- DOCUMENT SECTION:
▽

If councillors pass this as stands then we believe they are again not fulfilling their obligations as councillors. They must question in depth this proposal and not simply sit there and rubber stamp everything that is stuck under their noses. Such a report should never be accepted. It is bereft of detail, logic, and argument. It remains a ‘report’ in name only and certainly a below par effort. But then again, perhaps this is the objective – to get something through with as little fuss, furore, discussion and debate as possible? Rule by stealth perhaps? Make up your own mind when you read these paltry few pages.

We urge all readers to pay careful attention to the various Records of Assembly and the range of topics that are discussed behind closed doors, in secret, and which never seem to make it into the council chamber. The Pools Steering Committee Meeting Minutes is of the same ilk. For example: for months and  months now Cr. Lipshutz has been spruiking how wonderfully well GESAC is going –  apart from rain delays it seems. Only at the last council meeting was it  disclosed that tiling was somewhat behind schedule. Now we have mention of ‘liquidated damages’. According to Wikipedia, the definition of this  term is:

“Liquidated damages  (also referred to as liquidated and ascertained damages) are damages whose  amount the parties designate during the formation of a contract for the injured  party to collect as compensation upon a specific breach (e.g., late  performance).

en.wikipedia.org/wiki/Liquidated_damages

Do these damages apply to the tiling or are there other aspects of this extravaganza that are not going all that well? And how much are  the ‘damages’ actually worth? Are we talking a paltry few thousand or do the  figures run into hundreds of thousands – thereby signalling some major hiccup and placing many of Lipshutz’s early claims into the very doubtful basket. Of  course, it would be too much to ask that council is upfront and fully  forthcoming on these issues!

△

- DATA TO EXAMINE:

▽

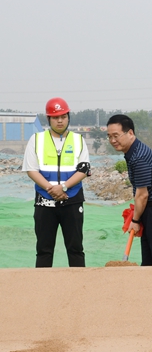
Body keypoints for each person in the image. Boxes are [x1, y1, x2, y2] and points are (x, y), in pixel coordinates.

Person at [22, 97, 91, 267]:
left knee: (75, 249)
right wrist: (51, 189)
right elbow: (31, 169)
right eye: (55, 117)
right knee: (44, 250)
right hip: (44, 200)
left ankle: (80, 290)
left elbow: (83, 169)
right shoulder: (36, 139)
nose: (60, 121)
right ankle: (43, 290)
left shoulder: (78, 140)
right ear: (48, 119)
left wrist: (64, 187)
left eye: (63, 116)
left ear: (68, 117)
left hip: (72, 200)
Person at [106, 114, 152, 266]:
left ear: (130, 133)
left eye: (116, 136)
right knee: (148, 265)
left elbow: (142, 195)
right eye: (109, 136)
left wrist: (135, 220)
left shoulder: (139, 157)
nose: (113, 140)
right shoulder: (132, 152)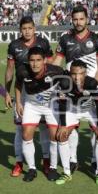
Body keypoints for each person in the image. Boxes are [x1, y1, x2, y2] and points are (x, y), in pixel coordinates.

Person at [53, 5, 98, 173]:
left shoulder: (97, 40)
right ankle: (73, 159)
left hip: (91, 90)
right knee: (71, 126)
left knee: (96, 128)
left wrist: (89, 86)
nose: (78, 22)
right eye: (75, 19)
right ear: (72, 19)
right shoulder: (65, 39)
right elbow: (57, 64)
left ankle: (93, 160)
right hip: (71, 92)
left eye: (81, 18)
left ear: (87, 18)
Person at [4, 16, 53, 178]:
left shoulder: (43, 43)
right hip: (22, 91)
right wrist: (6, 93)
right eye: (24, 28)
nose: (27, 31)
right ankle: (19, 163)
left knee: (45, 126)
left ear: (34, 29)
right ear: (20, 30)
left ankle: (46, 160)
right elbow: (10, 71)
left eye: (30, 28)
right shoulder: (14, 45)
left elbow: (51, 66)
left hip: (42, 91)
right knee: (20, 128)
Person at [15, 47, 64, 182]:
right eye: (32, 60)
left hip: (50, 106)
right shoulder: (22, 71)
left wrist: (63, 94)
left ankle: (53, 168)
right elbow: (18, 85)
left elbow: (67, 84)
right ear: (28, 61)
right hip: (32, 105)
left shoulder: (56, 71)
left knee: (54, 136)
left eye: (38, 60)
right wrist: (19, 102)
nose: (35, 64)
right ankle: (32, 169)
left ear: (44, 61)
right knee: (26, 134)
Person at [55, 60, 98, 185]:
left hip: (90, 110)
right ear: (69, 73)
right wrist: (62, 125)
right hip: (72, 110)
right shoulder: (64, 82)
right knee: (61, 136)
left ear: (86, 73)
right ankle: (67, 173)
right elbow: (61, 104)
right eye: (74, 74)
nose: (77, 77)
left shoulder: (92, 83)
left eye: (80, 74)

△

- TASK DIRECTIONS:
Please summarize the commentary on council reporting in two sentences. The records have nothing to do with the commentary.

- TASK RESPONSE:
The commentary argues that councillors must question a report lacking detail, logic and argument in depth rather than rubber-stamp it, and it suggests the aim may be to get it through with little discussion or debate. It also urges readers to watch the Records of Assembly and the Pools Steering Committee minutes, noting that after months of Cr. Lipshutz praising GESAC, a tiling delay and "liquidated damages" have now come up, and it asks what the damages apply to and how much they are worth while doubting that council will be upfront.